## WHAT TO DO
From the data below, repeat exactly the lines from the line with "53: (92, 321, 1.36)" to the line with "1: (35, 439, 1.38)", both included.
---------- INPUT DATA
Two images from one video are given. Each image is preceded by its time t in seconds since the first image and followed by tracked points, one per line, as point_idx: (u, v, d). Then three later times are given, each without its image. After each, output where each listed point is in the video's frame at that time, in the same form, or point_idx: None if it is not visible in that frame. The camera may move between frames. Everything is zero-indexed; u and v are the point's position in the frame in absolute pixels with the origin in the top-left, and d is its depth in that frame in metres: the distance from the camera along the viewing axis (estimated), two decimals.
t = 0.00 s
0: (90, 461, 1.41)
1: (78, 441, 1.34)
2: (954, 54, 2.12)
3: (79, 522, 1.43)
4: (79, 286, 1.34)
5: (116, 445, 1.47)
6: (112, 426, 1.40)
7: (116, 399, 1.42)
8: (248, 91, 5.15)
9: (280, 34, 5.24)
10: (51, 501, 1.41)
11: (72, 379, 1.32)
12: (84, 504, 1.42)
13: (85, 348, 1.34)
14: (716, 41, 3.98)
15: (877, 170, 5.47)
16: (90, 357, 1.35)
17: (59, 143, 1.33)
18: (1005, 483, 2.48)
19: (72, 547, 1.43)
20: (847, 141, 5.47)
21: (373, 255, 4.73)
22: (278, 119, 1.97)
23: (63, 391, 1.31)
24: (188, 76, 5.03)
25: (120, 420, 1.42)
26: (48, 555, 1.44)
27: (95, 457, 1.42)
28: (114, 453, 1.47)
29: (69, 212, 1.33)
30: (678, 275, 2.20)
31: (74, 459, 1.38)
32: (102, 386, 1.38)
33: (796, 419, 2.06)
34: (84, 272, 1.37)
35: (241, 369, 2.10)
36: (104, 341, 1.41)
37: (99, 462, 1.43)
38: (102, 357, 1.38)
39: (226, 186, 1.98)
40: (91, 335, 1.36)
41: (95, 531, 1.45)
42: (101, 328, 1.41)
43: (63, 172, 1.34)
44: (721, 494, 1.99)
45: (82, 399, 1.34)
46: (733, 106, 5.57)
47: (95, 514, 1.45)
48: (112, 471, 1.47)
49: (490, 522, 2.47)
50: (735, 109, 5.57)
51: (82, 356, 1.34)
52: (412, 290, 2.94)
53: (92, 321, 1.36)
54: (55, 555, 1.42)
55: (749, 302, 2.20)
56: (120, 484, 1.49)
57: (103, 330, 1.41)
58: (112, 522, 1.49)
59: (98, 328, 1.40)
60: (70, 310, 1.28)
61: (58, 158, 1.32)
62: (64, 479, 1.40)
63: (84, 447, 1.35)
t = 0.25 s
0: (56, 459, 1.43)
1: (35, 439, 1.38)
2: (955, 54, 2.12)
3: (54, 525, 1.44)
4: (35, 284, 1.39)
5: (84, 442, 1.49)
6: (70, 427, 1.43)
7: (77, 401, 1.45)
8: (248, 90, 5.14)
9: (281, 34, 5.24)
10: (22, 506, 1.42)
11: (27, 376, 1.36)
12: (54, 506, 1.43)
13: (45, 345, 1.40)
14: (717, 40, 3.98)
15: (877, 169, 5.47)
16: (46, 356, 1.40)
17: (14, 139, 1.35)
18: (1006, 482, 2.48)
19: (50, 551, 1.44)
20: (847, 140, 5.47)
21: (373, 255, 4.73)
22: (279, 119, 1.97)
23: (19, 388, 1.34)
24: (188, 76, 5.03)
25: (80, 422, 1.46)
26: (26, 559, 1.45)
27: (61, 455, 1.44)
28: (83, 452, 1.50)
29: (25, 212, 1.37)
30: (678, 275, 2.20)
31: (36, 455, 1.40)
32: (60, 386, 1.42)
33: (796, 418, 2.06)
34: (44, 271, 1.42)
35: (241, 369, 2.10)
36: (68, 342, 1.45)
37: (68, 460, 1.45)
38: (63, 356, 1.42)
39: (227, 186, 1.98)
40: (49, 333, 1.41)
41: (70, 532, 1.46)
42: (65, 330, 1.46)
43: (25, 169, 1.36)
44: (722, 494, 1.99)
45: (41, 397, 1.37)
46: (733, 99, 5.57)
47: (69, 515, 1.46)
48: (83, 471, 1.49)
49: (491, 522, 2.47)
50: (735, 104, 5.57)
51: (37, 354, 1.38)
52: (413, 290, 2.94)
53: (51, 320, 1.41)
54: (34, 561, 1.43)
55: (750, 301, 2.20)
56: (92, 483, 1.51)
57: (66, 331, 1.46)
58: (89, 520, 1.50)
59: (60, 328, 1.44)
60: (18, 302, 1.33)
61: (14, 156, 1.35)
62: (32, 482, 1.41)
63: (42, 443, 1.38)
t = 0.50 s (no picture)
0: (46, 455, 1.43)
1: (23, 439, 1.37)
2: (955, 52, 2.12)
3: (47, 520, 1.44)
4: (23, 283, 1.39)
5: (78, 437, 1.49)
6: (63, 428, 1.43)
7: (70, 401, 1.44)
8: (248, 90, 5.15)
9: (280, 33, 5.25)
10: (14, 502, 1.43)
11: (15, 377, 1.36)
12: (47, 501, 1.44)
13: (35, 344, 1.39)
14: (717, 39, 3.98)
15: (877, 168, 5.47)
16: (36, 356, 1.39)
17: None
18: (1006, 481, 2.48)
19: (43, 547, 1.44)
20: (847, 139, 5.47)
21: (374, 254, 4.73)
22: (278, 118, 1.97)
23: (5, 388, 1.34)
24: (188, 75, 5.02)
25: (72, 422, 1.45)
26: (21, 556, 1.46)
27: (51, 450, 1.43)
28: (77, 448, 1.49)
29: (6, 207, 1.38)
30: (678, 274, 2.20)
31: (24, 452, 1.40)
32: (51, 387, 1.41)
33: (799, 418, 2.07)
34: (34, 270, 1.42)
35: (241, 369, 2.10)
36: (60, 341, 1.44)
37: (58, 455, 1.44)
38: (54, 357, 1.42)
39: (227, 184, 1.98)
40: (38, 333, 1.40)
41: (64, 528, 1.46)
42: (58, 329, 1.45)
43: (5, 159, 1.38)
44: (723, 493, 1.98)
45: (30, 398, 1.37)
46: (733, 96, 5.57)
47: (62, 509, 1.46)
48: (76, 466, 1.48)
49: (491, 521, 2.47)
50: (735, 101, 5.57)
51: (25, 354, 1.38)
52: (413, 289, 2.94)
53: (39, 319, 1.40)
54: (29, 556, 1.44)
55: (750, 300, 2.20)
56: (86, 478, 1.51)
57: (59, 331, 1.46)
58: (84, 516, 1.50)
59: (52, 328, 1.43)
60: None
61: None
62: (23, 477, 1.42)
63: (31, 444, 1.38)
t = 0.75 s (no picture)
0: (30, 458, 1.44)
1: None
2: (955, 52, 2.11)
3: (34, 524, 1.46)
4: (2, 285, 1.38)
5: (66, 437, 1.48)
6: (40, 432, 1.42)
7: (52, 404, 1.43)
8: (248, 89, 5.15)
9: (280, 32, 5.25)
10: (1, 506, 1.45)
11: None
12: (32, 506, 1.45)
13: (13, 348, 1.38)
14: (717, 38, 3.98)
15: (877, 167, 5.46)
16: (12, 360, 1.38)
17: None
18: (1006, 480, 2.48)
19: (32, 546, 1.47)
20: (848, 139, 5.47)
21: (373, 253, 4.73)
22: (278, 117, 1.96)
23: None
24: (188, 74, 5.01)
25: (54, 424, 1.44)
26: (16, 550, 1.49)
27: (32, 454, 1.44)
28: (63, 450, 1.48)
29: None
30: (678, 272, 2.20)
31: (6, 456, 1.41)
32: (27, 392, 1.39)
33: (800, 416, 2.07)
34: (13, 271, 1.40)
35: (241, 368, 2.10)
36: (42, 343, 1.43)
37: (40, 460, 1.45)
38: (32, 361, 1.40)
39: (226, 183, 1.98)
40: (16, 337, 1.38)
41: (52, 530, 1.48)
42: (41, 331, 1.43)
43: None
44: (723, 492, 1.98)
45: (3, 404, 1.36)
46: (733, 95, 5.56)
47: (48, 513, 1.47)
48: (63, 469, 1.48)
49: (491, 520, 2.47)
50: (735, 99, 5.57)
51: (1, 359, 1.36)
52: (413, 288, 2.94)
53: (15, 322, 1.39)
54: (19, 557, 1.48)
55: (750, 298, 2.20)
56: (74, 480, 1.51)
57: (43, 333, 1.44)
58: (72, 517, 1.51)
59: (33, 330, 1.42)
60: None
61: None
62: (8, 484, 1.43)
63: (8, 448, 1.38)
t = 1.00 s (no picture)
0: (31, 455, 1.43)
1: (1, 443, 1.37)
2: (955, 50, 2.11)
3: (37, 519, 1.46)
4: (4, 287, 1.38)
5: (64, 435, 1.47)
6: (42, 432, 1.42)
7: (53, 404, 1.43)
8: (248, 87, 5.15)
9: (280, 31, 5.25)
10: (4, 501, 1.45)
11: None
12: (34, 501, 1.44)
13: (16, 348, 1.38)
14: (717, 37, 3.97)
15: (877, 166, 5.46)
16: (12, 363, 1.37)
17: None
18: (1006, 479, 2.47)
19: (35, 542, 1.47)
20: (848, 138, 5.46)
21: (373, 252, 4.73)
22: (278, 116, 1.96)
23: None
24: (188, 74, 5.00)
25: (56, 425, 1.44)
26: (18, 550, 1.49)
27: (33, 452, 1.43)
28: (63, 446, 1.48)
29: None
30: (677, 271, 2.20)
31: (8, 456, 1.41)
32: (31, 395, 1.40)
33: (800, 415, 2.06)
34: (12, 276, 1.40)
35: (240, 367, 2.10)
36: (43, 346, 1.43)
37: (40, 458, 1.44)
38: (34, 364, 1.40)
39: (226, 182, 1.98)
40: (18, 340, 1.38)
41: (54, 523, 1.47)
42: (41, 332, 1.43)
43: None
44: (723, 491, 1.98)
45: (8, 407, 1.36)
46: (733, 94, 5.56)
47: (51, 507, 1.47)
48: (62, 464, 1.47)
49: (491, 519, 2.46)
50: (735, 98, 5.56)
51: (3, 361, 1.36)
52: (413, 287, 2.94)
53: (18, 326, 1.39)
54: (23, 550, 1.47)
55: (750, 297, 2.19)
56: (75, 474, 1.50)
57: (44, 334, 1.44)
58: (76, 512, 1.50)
--------------------
## EXERCISE SOLUTION
53: (92, 321, 1.36)
54: (55, 555, 1.42)
55: (749, 302, 2.20)
56: (120, 484, 1.49)
57: (103, 330, 1.41)
58: (112, 522, 1.49)
59: (98, 328, 1.40)
60: (70, 310, 1.28)
61: (58, 158, 1.32)
62: (64, 479, 1.40)
63: (84, 447, 1.35)
t = 0.25 s
0: (56, 459, 1.43)
1: (35, 439, 1.38)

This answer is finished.